A lengthier article would be necessary to analyse in-depth the various interventions. In broader terms, they reflect the resilience of Balkanist stereotypes and politics. To give an idea of the mentality that informs Rome’s Foreign Policy, it is sufficient to mention PM Meloni’s definition of Trieste. Drawing on 19th-century terminology, she has described the city as “a bridge between the Latin identity and the Slavic and Germanic peoples”.
Italy’s current approach to the Balkans is part of a bigger political endeavour. In his speech in Trieste, Tajani made reference to the term “enlarged Mediterranean” (“Mediterraneo allargato”) that has become fashionable among politicians, militaries and think tanks in the last years. The expression indicates an extended region that is allegedly influenced by the political and economic dynamics of the Mediterranean area.
The region has elastic borders and currently includes Turkey, the Middle East, Afghanistan, North Africa and Sub-Saharan countries. Political analysts consider the term a framework for an Italian expansionist policy in Africa, the Eastern Mediterranean and the Balkans focusing on trade and the energy industry.
The approach that the Italian government is drafting for the Balkans, suggests that Rome intends to pursue individual diplomacy to increase its economic profits.
Drawing on the current situation of Italy’s economic and political positioning in the region, the economic initiatives will concern especially Albania and Serbia, already its two major partners in the area.
This orientation will at the same time push Italy to disengage from contexts that do not offer the same economic opportunities, and from the EU enlargement process.
It is also important to recall that Rome’s involvement in the Balkans in the 1990s was not a success story. Italy’s poor strategy and unpreparedness to deal with migration was the direct or indirect cause or many tragedies in the Adriatic.
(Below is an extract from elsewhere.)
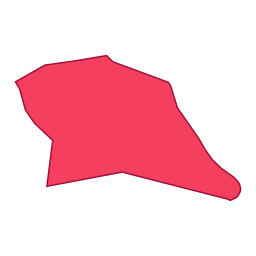 map outline of City (Robinson projection)
{"feature_id": "GBR-4809", "entity_name": "City", "entity_type": "City Corporation", "adm_level": 1, "iso_a3": "GBR", "parent_name": "United Kingdom", "parent_adm1": "", "projection": "robinson", "projection_center": [-0.079, 51.517], "detail": "fine", "context": "isolated", "style": "filled", "palette": "rose", "viewbox_px": 256, "rotation_deg": 0, "n_neighbors": 0, "source": "natural_earth", "source_scale": "10m", "svg_char_len": 464}
<svg xmlns="http://www.w3.org/2000/svg" viewBox="0 0 256 256"><path d="M199.0,138.8L204.9,149.2L212.2,159.6L221.2,168.2L233.8,177.3L237.5,181.2L239.4,183.9L240.6,188.2L240.3,191.4L238.8,194.5L236.6,197.3L233.0,199.2L230.1,200.4L228.0,199.2L122.0,172.1L46.9,186.3L52.7,140.4L34.6,123.3L25.5,110.1L19.6,89.0L15.4,81.9L44.9,65.1L72.8,61.2L106.5,55.6L113.1,61.9L168.3,82.3L170.8,86.2L177.4,107.8L199.0,138.8Z" fill="#f43f5e" stroke="#9f1239" stroke-width="1.5"/></svg>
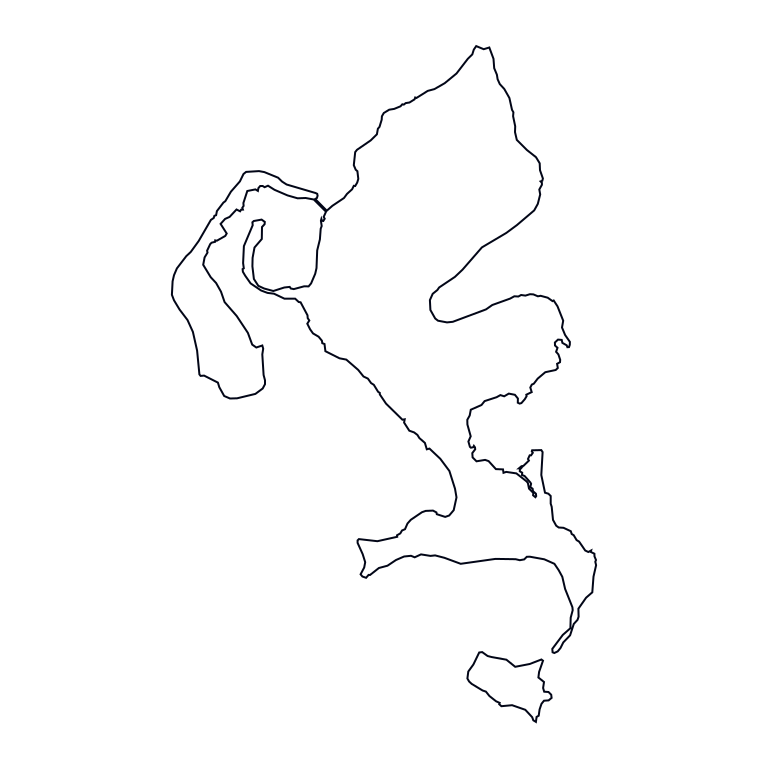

The lack of collective instruments at the disposal of European states also incentivised and prolonged the conflicts in Yugoslavia.
Bilateral agreements are necessary to regulate peculiar matters between states that are connected to each other through different and contingent relations. However, Rome’s diplomatic agenda aims to use bilateral initiatives to favour Italy’s economic interests vis-à-vis Balkan states. If universally extended, this logic might, however, end up reproducing a separation of the Balkans into “spheres of influence” – an idea that was in vogue at the turn of the 20th century.